Our tools don't save us. The Spurious Correlations site is a great repository of strange correlations: drownings in pools are strongly correlated with Nicholas Cage films, and cheese consumption is correlated with death by entanglement in bed sheets. Any large, multi-dimensional data set will almost always have spurious correlations. These spurious correlations usually disappear when you get even more data. If you have a data set with 1,000 dimensions (and that isn't a huge number), there are 1,000,000 possible correlations. What's the probability that one or more of them is significantly higher than you'd expect? Not small. We see false correlations in large data sets precisely because there are so many things to correlate. And our tools, when used uncritically, happily help us find those correlations.
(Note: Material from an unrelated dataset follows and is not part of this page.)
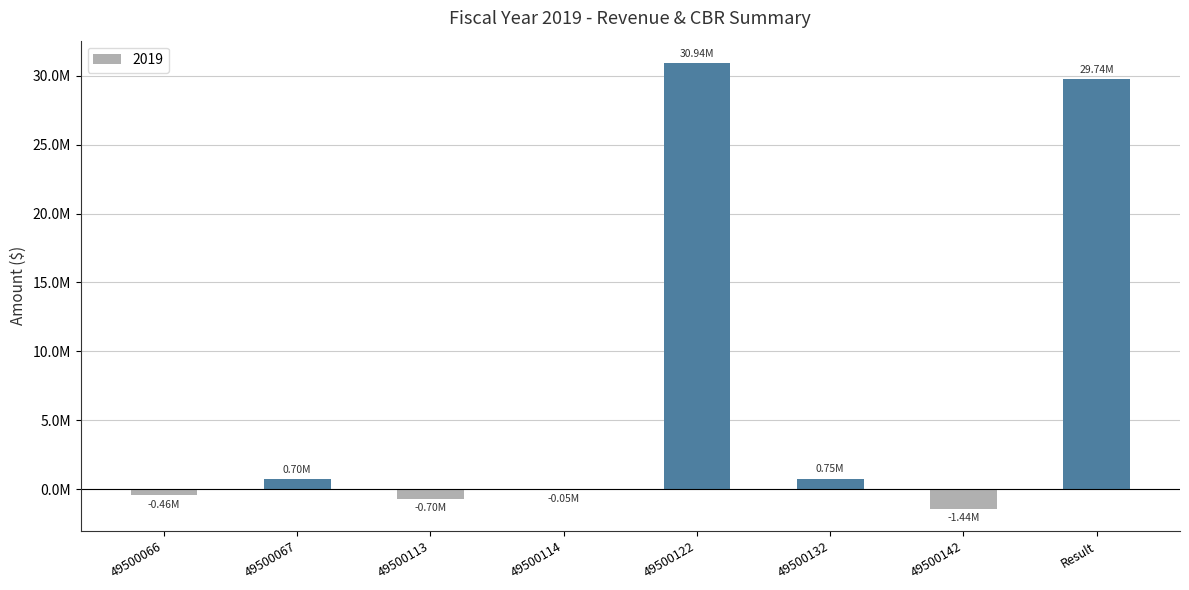

Rank the categories by value from highest to lowest.

49500122, Result, 49500132, 49500067, 49500114, 49500066, 49500113, 49500142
In James Kobelius' classification of bogus correlations, the first three (fluke, ephemeral, and uncorroborated correlations) all arise from the inherent clumpiness of random events.
Any process that distributes events "evenly" (whatever we might mean by evenly) is probably not probabilistic. Humans are great at finding the clumps random processes throw at us, and even better at assigning significance to them. But these clumps are inherently useless. If you're flipping a fair coin and get 20 consecutive heads, what's the probability that the next flip will be a head? Just 0.5. At least mathematically, there's no such thing as a "hot streak." If you toss 20 heads in a row, don't bet on the next toss being another head. (Don't bet against it, either.) It's very difficult for someone, even someone with a lot of mathematical intuition, to resist betting on a hot streak. If you're watching a basketball game, that might not make much of a difference. But if you're investing in stocks, running a business, or building a data platform, the future might depend on your ability to resist the inherent clumpiness of random processes.